Le maire a reconnu que le chantier était difficile à organiser. Il a expliqué que le démarrage envisagé début mai avait été bousculé par le recul de certaines entreprises et que la commune attendait encore un planning fiable avant de réunir les résidents.
Un chantier en tranches, avec la contrainte de l’amiante
M. Renard a détaillé les contraintes : les travaux devraient être organisés en sept tranches afin de faciliter les relogements temporaires. La commune a volontairement conservé des logements vacants ces derniers mois pour disposer de solutions et éviter de mettre les familles en difficulté.

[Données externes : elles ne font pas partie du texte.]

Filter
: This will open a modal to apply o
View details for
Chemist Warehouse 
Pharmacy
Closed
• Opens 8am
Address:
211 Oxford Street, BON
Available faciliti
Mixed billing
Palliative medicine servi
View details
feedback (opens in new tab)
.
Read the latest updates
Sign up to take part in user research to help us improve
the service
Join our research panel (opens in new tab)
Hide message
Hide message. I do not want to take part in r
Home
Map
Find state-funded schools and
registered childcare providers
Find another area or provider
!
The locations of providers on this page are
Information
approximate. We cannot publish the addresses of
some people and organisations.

La présence d’amiante rend l’opération plus sensible. M. Renard a rappelé que seul le lot spécialisé dans le désamiantage pourra intervenir sur certaines parties du bâti, afin de respecter les normes de sécurité pour les travailleurs comme pour les résidents. La réalisation de tels travaux dépend souvent du financement des projets locaux sécurisé en amont.

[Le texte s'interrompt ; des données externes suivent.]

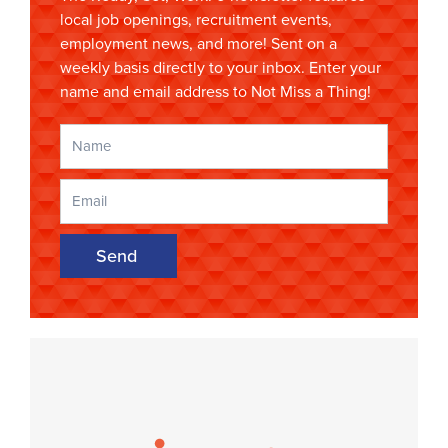
local job openings, recruitment events,
employment news, and more! Sent on a
weekly basis directly to your inbox. Enter your
name and email address to Not Miss a Thing!
Send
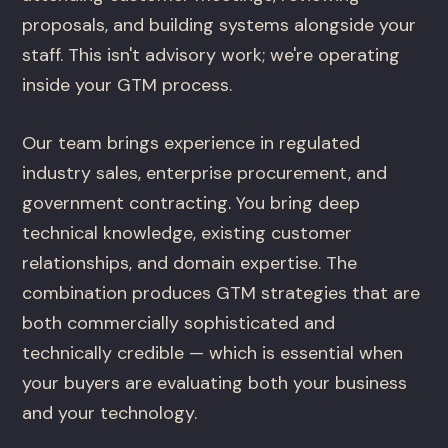
proposals, and building systems alongside your
staff. This isn't advisory work; we're operating
inside your GTM process.
Our team brings experience in regulated
industry sales, enterprise procurement, and
government contracting. You bring deep
technical knowledge, existing customer
relationships, and domain expertise. The
combination produces GTM strategies that are
both commercially sophisticated and
technically credible — which is essential when
your buyers are evaluating both your business
and your technology.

Une réunion prévue une fois le planning stabilisé
La municipalité veut organiser une réunion avec le maître d’œuvre, les résidents et les familles dès que le calendrier sera disponible. Le maire a indiqué préférer attendre des informations solides plutôt que de tenir une réunion qui laisserait les habitants dans le flou.
Des remises de loyers pourraient aussi être étudiées par le conseil d’administration du centre communal d’action sociale pour compenser les gênes subies. Le chantier était initialement prévu sur 12 mois, mais M. Renard a estimé qu’une durée de 18 mois paraissait plus réaliste.